Combien de titres proposez-vous au sein de vos différentes collections ? Quels sont vos publics ?
A la fin du printemps 2014, notre catalogue comptera 47 titres essentiellement destinés aux jeunes lecteurs de 3 à 12 ans. Nous avons publié 9 titres en 2013 et une dizaine sont programmés en 2014. Nous avons créé 7 collections (textes classiques, contes, textes d’auteurs taïwanais, fables, etc.) et publions des livres en hors collection : des ouvrages singuliers ne rentrant pas dans les collections existantes ou des projets personnels d’auteurs-illustrateurs français, avec ou sans lien à la Chine. En avril et mai 2014, nous ouvrons 2 voies nouvelles : celle du roman et celle du « beau livre » non spécifiquement destiné à la jeunesse (en l’occurrence, un carnet de voyage en Chine).

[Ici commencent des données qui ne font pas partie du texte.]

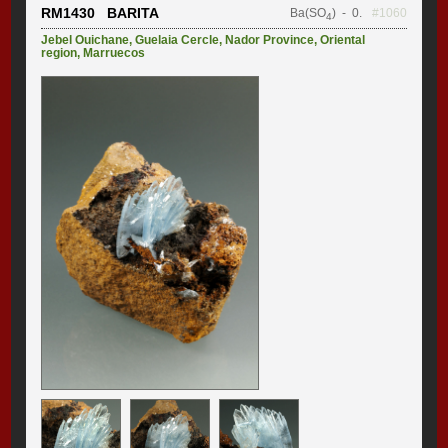
RM1430 BARITA
Ba(SO
)
- 0.
#1060
4
Jebel Ouichane
,
Guelaia Cercle
,
Nador Province
,
Oriental
region
,
Marruecos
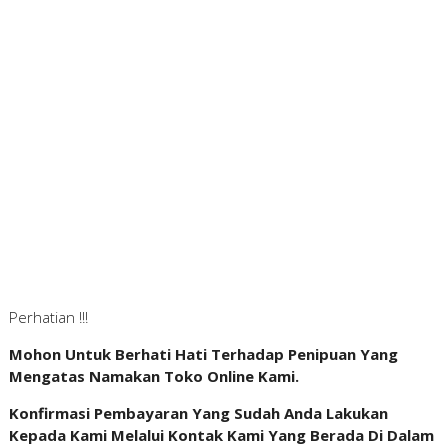
Perhatian !!!
Mohon Untuk Berhati Hati Terhadap Penipuan Yang
Mengatas Namakan Toko Online Kami.
Konfirmasi Pembayaran Yang Sudah Anda Lakukan
Kepada Kami Melalui Kontak Kami Yang Berada Di Dalam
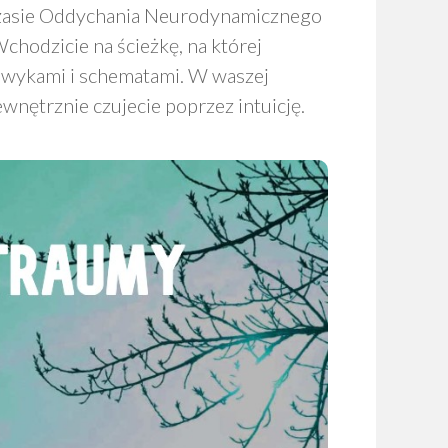
czasie Oddychania Neurodynamicznego
hodzicie na ścieżkę, na której
awykami i schematami. W waszej
wnętrznie czujecie poprzez intuicję.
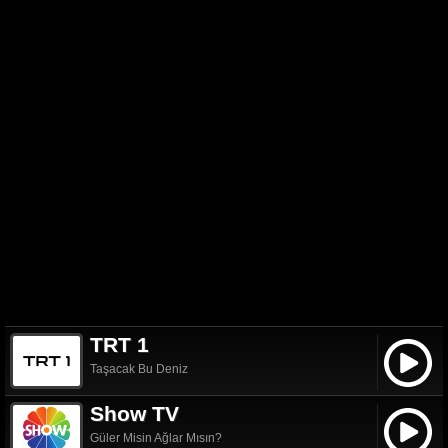
TRT 1
Taşacak Bu Deniz
Show TV
Güler Misin Ağlar Mısın?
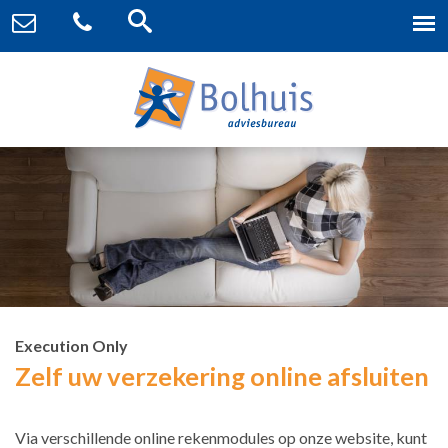
Execution Only
Zelf uw verzekering online afsluiten
Via verschillende online rekenmodules op onze website, kunt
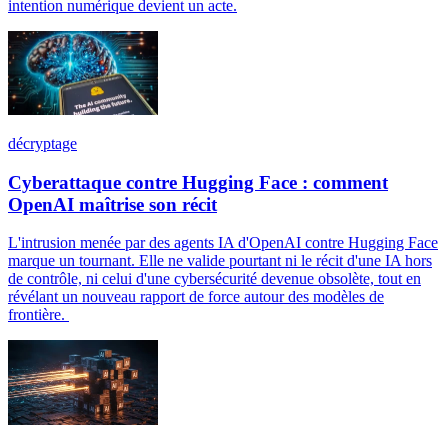
intention numérique devient un acte.
décryptage
Cyberattaque contre Hugging Face : comment
OpenAI maîtrise son récit
L'intrusion menée par des agents IA d'OpenAI contre Hugging Face
marque un tournant. Elle ne valide pourtant ni le récit d'une IA hors
de contrôle, ni celui d'une cybersécurité devenue obsolète, tout en
révélant un nouveau rapport de force autour des modèles de
frontière.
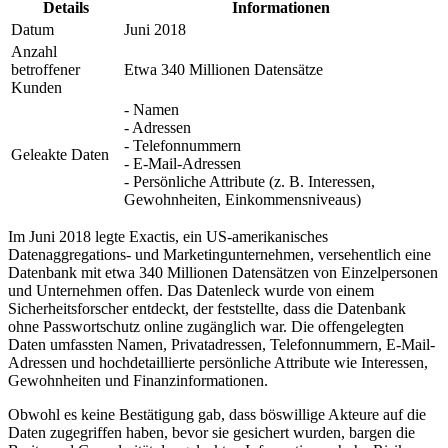
Details
Informationen
Datum
Juni 2018
Anzahl
betroffener
Etwa 340 Millionen Datensätze
Kunden
- Namen
- Adressen
- Telefonnummern
Geleakte Daten
- E-Mail-Adressen
- Persönliche Attribute (z. B. Interessen,
Gewohnheiten, Einkommensniveaus)
Im Juni 2018 legte Exactis, ein US-amerikanisches
Datenaggregations- und Marketingunternehmen, versehentlich eine
Datenbank mit etwa 340 Millionen Datensätzen von Einzelpersonen
und Unternehmen offen. Das Datenleck wurde von einem
Sicherheitsforscher entdeckt, der feststellte, dass die Datenbank
ohne Passwortschutz online zugänglich war. Die offengelegten
Daten umfassten Namen, Privatadressen, Telefonnummern, E-Mail-
Adressen und hochdetaillierte persönliche Attribute wie Interessen,
Gewohnheiten und Finanzinformationen.
Obwohl es keine Bestätigung gab, dass böswillige Akteure auf die
Daten zugegriffen haben, bevor sie gesichert wurden, bargen die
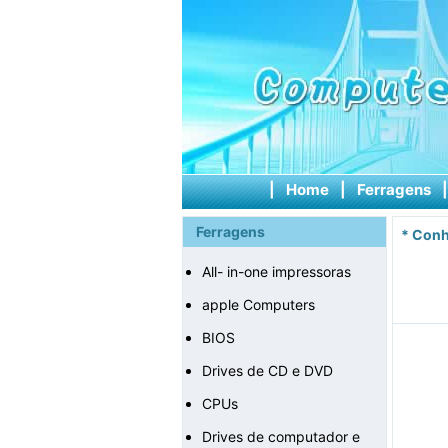
|
Home
|
Ferragens
Ferragens
*
Conh
All- in-one impressoras
apple Computers
BIOS
Drives de CD e DVD
CPUs
Drives de computador e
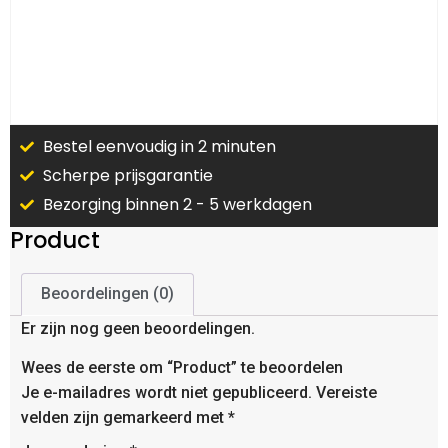
Bestel eenvoudig in 2 minuten
Scherpe prijsgarantie
Bezorging binnen 2 - 5 werkdagen
Product
Beoordelingen (0)
Er zijn nog geen beoordelingen.
Wees de eerste om “Product” te beoordelen
Je e-mailadres wordt niet gepubliceerd.
Vereiste
velden zijn gemarkeerd met
*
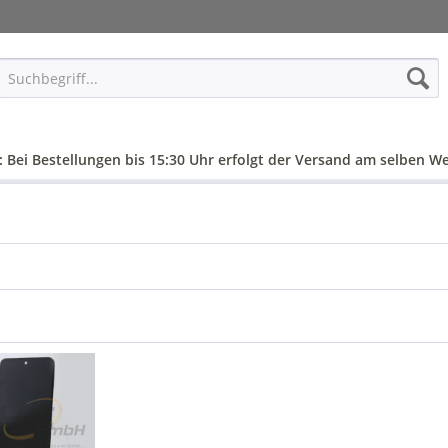
: Bei Bestellungen bis 15:30 Uhr erfolgt der Versand am selben We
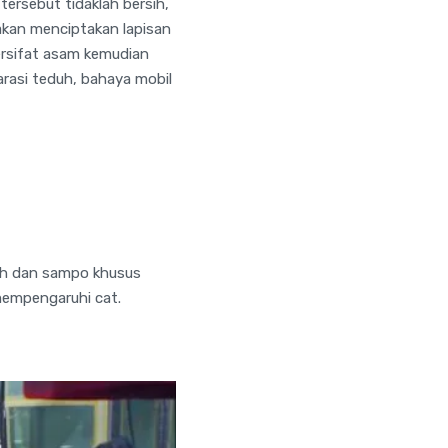
tersebut tidaklah bersih,
akan menciptakan lapisan
ersifat asam kemudian
rasi teduh, bahaya mobil
sih dan sampo khusus
mempengaruhi cat.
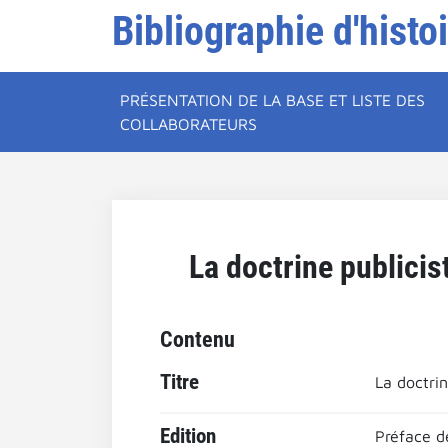
Bibliographie d'histo
PRÉSENTATION DE LA BASE ET LISTE DES
COLLABORATEURS
La doctrine publicis
Contenu
Titre
La doctrin
Edition
Préface de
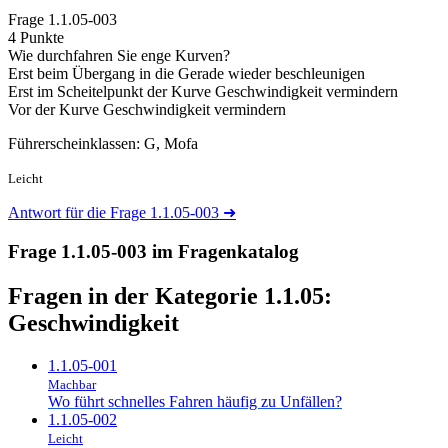
Frage
1.1.05-003
4 Punkte
Wie durchfahren Sie enge Kurven?
Erst beim Übergang in die Gerade wieder beschleunigen
Erst im Scheitelpunkt der Kurve Geschwindigkeit vermindern
Vor der Kurve Geschwindigkeit vermindern
Führerscheinklassen: G, Mofa
Leicht
Antwort für die Frage 1.1.05-003
➜
Frage 1.1.05-003 im Fragenkatalog
Fragen in der Kategorie 1.1.05:
Geschwindigkeit
1.1.05-001
Machbar
Wo führt schnelles Fahren häufig zu Unfällen?
1.1.05-002
Leicht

Le Nouvel an chinois est l’occasion de faire découvrir aux enfants les signes du zodiaque chinois. Pouvez-vous nous présenter « Songes d’une nuit de Chine » de Chun-Liang Yeh qui les met en avant ?
Songes d’une nuit de Chine est un livre singulier où Chun-Liang Yeh mobilise son talent d’auteur et sa culture chinoise au service d’un thème mythique. Dans ce texte concis et scandé, il fait apparaître une à une les figures symboliques du Zodiaque et, au détour d’une phrase, révèle tout autant la part intime des animaux qui le composent. Ainsi écrit-il, à propos du Tigre : « Tous ont peur et moi je n’ai peur de rien. Pourtant, ma vie n’est pas un paradis : jamais personne ne m’a caressé et je n’ai jamais caressé personne. Mes étreintes, au lieu de consoler, ouvrent des plaies et font saigner. »

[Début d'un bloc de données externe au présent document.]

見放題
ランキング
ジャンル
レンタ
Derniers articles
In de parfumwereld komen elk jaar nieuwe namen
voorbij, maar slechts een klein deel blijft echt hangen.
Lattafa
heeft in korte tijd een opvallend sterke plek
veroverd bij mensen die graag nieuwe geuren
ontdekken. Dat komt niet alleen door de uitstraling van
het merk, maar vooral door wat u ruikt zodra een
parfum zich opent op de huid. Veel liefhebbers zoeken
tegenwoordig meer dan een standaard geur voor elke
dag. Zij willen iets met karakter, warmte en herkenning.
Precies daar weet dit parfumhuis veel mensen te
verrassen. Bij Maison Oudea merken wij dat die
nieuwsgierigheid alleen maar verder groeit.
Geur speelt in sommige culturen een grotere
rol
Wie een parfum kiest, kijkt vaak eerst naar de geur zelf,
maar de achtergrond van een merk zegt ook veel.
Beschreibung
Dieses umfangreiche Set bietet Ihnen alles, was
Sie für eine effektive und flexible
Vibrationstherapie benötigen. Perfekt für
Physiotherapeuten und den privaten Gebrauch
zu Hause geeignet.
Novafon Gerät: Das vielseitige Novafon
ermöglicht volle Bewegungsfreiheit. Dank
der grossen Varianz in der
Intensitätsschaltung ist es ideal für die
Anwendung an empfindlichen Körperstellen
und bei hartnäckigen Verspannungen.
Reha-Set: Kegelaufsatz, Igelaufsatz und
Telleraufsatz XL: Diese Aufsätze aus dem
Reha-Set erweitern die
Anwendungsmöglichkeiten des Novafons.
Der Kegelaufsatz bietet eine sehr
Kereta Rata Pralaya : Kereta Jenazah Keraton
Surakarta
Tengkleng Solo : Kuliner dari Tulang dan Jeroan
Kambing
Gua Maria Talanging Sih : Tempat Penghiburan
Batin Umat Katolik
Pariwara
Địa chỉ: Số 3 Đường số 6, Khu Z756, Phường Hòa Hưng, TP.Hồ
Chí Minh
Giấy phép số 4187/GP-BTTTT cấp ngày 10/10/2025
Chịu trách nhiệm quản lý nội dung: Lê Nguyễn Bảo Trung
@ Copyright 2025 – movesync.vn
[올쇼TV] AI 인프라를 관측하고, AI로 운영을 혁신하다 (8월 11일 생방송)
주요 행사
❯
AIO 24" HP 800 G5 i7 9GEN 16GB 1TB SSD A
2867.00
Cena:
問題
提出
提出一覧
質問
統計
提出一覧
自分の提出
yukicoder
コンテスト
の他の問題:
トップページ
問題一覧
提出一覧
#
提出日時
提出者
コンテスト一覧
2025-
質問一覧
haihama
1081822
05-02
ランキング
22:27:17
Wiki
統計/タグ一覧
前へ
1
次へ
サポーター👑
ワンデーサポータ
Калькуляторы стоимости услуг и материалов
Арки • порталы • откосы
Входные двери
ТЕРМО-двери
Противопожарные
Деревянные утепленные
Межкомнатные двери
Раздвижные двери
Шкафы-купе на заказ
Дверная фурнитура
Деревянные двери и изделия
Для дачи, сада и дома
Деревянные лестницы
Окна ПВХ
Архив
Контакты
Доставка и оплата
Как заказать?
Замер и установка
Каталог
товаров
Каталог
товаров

Il fallait tout le talent d’une artiste peintre pour accompagner ce texte. C’est Valérie Dumas qui a mit sa force créatrice et son humour au service d’une galerie de portraits impayables. Avec gourmandise et drôlerie, elle croque les caractères et tissent subrepticement les liens qui, dans ce grand jeu de songes, signale l’harmonie du monde. Car ici, les signes s’appellent et se répondent.
Ce beau travail est accompagné des calligraphies de Wen-Yu Aymard qui nous propose de découvrir un tracé vieux de 3 000 ans.

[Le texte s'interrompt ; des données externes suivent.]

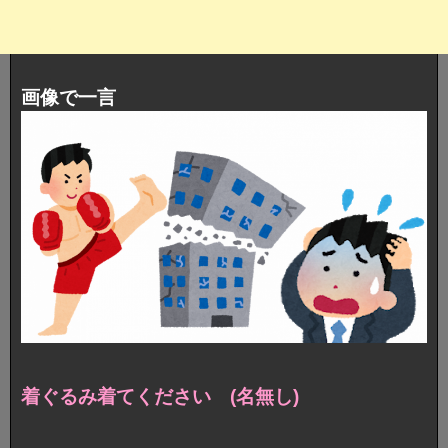
画像で一言
着ぐるみ着てください (名無し)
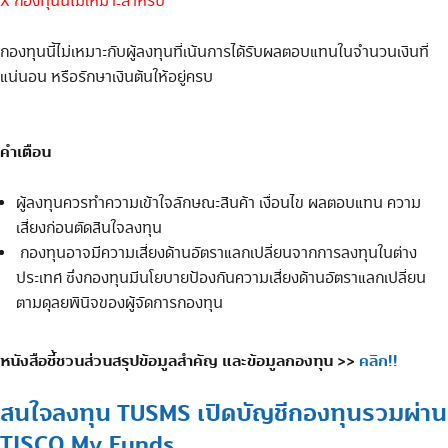
X กองทุนนี้ไม่เหมาะสำหรับ
กองทุนนี้ไม่เหมาะกับผู้ลงทุนที่เน้นการได้รับผลตอบแทนในจำนวนเงินที่
แน่นอน หรือรักษาเงินต้นให้อยู่ครบ
คำเตือน
ผู้ลงทุนควรทำความเข้าใจลักษณะสินค้า เงื่อนไข ผลตอบแทน ความ
เสี่ยงก่อนตัดสินใจลงทุน
กองทุนอาจมีความเสี่ยงด้านอัตราแลกเปลี่ยนจากการลงทุนในต่าง
ประเทศ ซึ่งกองทุนมีนโยบายป้องกันความเสี่ยง
ด้านอัตราแลกเปลี่ยน
ตามดุลยพินิจ
ของ
ผู้จัดการกองทุน
หนังสือชี้ชวนส่วนสรุปข้อมูลสำคัญ และข้อมูลกองทุน >>
คลิก!!
สนใจลงทุน TUSMS เปิดบัญชีกองทุนรวมผ่าน
TISCO My Funds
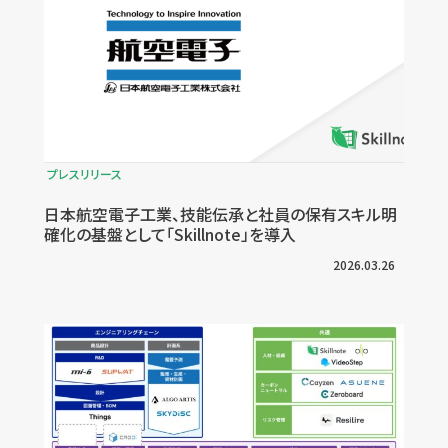
プレスリリース
日本航空電子工業、技能伝承と社員の保有スキル明
確化の基盤として「Skillnote」を導入
2026.03.26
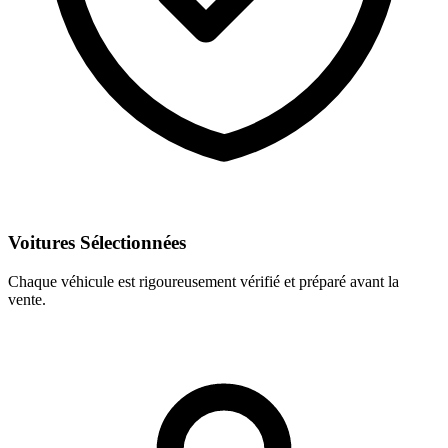
Voitures Sélectionnées
Chaque véhicule est rigoureusement vérifié et préparé avant la
vente.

Enfin, le livre est complété par quelques pages qui permettront au lecteur de connaître son propre signe mais aussi de comprendre le sens que les Chinois donnent à l’existence du zodiaque.
Pour un voyage en Chine en famille, quel livre conseillez-vous de glisser dans la valise d’un junior ? et d’un jeune non lecteur ?
Je n’ai qu’une recommandation à faire : aller en famille en librairie et fureter. Et pourquoi pas larguer les amarres, dès ce moment, en choisissant un livre inattendu (les libraires seront d’un bon conseil). Gageons que nos amis lecteurs garderont de toute façon un souvenir impérissable de cette lecture liée à leur séjour en Chine.